Don’t ask about promotion schedule or testing. Like I told one inquirer who thought our ryu was just like kendo, there aren’t any promotion testing or schedule. You get your rank when the teacher thinks you deserve it. And as a teacher, I don’t have to test you. If you train all the time with me in a small group, I should darn well know your skill level without having to test you. Now, some koryu associated with modern budo, like a lot of iaido groups aligned with the modern kendo federations, do have tests and promotions. But they are kind of a hybrid.
Don’t ask what color belts we will give you. We really (up until recently) don’t have any belt colors other than white, brown and black, for jujutsu, and kyu rankings are very, very recent. I hardly pay it any attention until you get a “serious” rank, such as shoden mokuroku. Don’t know what that means? Go to koryu.com.
In iai we wear dark blue belts, or obi, to hold together our gi and hakama. You want a black belt? You can wear one. That doesn’t make you ranked as a “black belt.” It just means your hakama won’t fall down.
If you decide to join, some groups have a tuition, some don’t charge you anything. Most koryu in America are not-for-profit ventures and just barely cover the room rental. It’s fair to ask about monthly fees and other charges.
Joining a koryu, however, is not just putting your money down and jumping in to train. The teacher makes the decision, not you. Maybe he or she will turn you away for some reason. The koryu is not for everybody, and maybe the teacher doesn’t want to waste your time and turned you away because he figures you will lose interest in a few weeks.
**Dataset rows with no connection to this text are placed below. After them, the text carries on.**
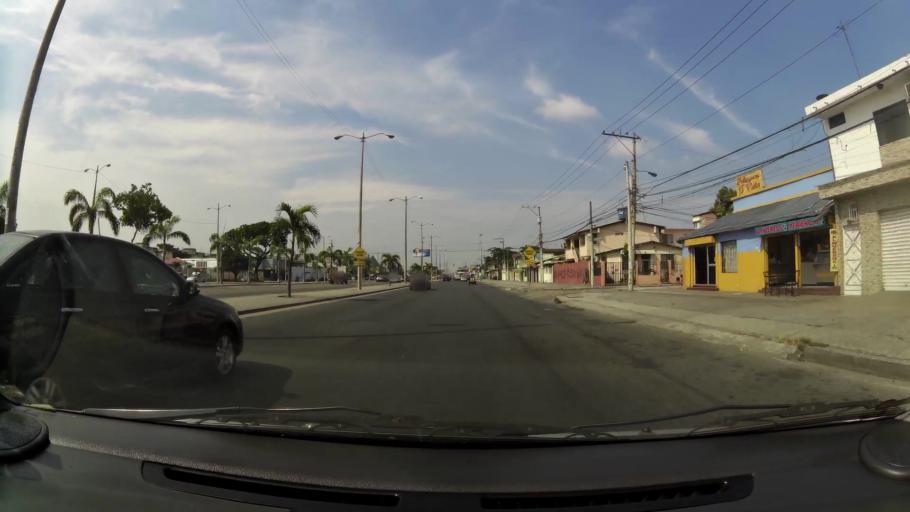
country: EC
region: Guayas
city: Guayaquil
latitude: -2.2444
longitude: -79.8957
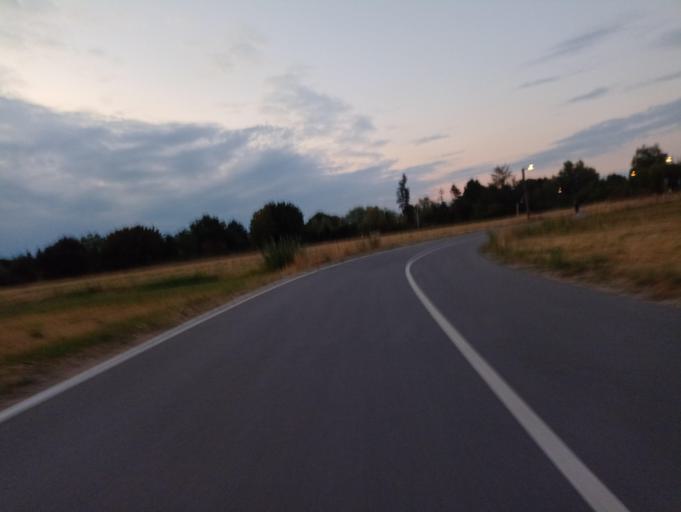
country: DE
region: Hesse
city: Langen
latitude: 49.9796
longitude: 8.6577
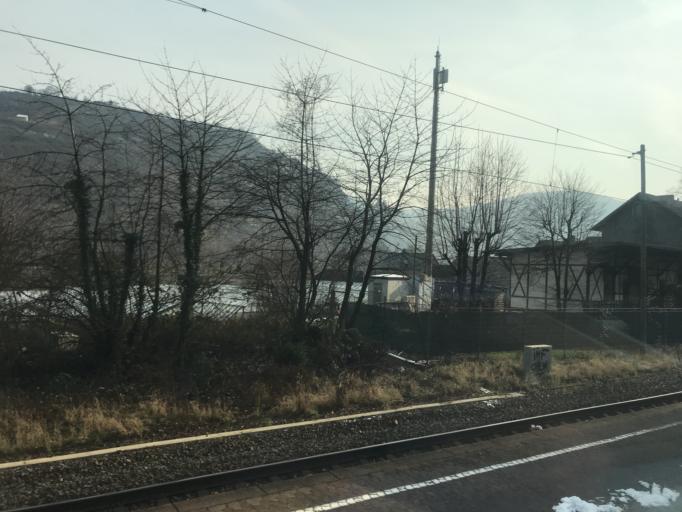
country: DE
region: Rheinland-Pfalz
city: Oberfell
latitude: 50.2560
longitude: 7.4383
I have not turned away many people myself. I once did ask an obviously psychotic person to leave or I would call the cops on him. I don’t allow crazy people into my classes. Eccentric, socially awkward: maybe. But insane street people talking about ninjas coming out of the walls, no.
Anyway, new students come dribbling in, but most of them leave after a few classes, so in my case, they weed themselves out. So why would I want to invest so much time in you unless I thought you would stick around a while? It’s not like I’m making money off you, after all. It’s more like I’m trying to pass on a treasured tradition, and if you don’t have the time or willingness to bend your ego to fit the system, why should I bother?
I spent most of this article ragging on newbies to koryu, but here’s the really good part. If you are earnest, mean well, have a good sense of respect and humor, and carry yourself properly, then most koryu teachers will welcome you with open arms. There’s not enough of you out there joining up. I yearn for more students who aren’t insane, whackos, dumbasses or low class, low-IQ losers from the nether end of the gene pool.
I myself have never been turned away when I asked to study koryu jo, iai or jujutsu. The teacher and fellow students loved having a new face to train with. And more to the point, if you show a willingness to stick around for the long haul, you become a part of a martial arts “family” that can’t be duplicated by any large-scale, for-profit, hundreds-of-students modern martial arts school. Being part of a koryu is way, way different from that kind of sterile, faceless training system. But you have to be ready for it. Don’t act like a dumbass.